CP: I think my goal is, once the checklist is out, is to get a grant for suicide prevention and see if I can get it implemented in one or two emergency rooms to see if it has the effect that I think it will. I mean, if we could identify akathisia within two minutes in an inpatient emergency, acute setting, we would cut the suicide rate dramatically in this country. And so anyone out there that’s a researcher, call me. You have an opportunity to change the world, and I really think that with my three years of 14 hours a day pacing, I’ve got a lot more anecdotal experience than anyone else out there. (Laughs.)
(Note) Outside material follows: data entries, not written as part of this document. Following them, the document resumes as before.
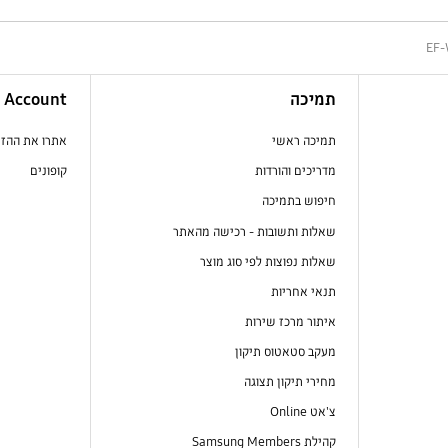
EF
תמיכה
Account
תמיכה ראשי
אתרו את ההז
מדריכים והורדות
קופונים
חיפוש בתמיכה
שאלות ותשובות - רכישה מהאתר
שאלות נפוצות לפי סוג מוצר
תנאי אחריות
איתור מרכז שירות
מעקב סטאטוס תיקון
מחירי תיקון תצוגה
צ'אט Online
קהילת Samsung Members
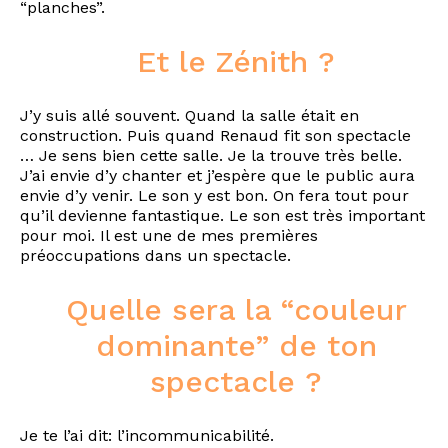
“planches”.
Et le Zénith ?
J’y suis allé souvent. Quand la salle était en
construction. Puis quand Renaud fit son spectacle
… Je sens bien cette salle. Je la trouve très belle.
J’ai envie d’y chanter et j’espère que le public aura
envie d’y venir. Le son y est bon. On fera tout pour
qu’il devienne fantastique. Le son est très important
pour moi. Il est une de mes premières
préoccupations dans un spectacle.
Quelle sera la “couleur
dominante” de ton
spectacle ?
Je te l’ai dit: l’incommunicabilité.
If we can get this implemented in a very fast, screening way — and ironically, the screening is going to be to get people off meds and not hurt them more. It’s not going to be to add medicine or add any treatment. Remember I said there’s two treatments: acute treatment — stop the medicine; chronic treatment — everybody step back and don’t touch anything. That’s it. And all we have to do is figure out how to assess who falls into one group and who falls into the other group, because the two treatment strategies are completely different. And that’s where research has to come in too because is it four weeks? Is it eight weeks? Is it 12 weeks? You know, what is the exposure time that we can say, OK, stop it now? Or what’s the exposure time when we cross the threshold that we say can’t stop it now, that we have to go to the chronic view of it versus the acute view of it? And only through research are we going to be able to find this. And again, it’s going to be very idiosyncratic too because withdrawal experiences and injuries for all of us are very idiosyncratic, although there are a lot of common themes.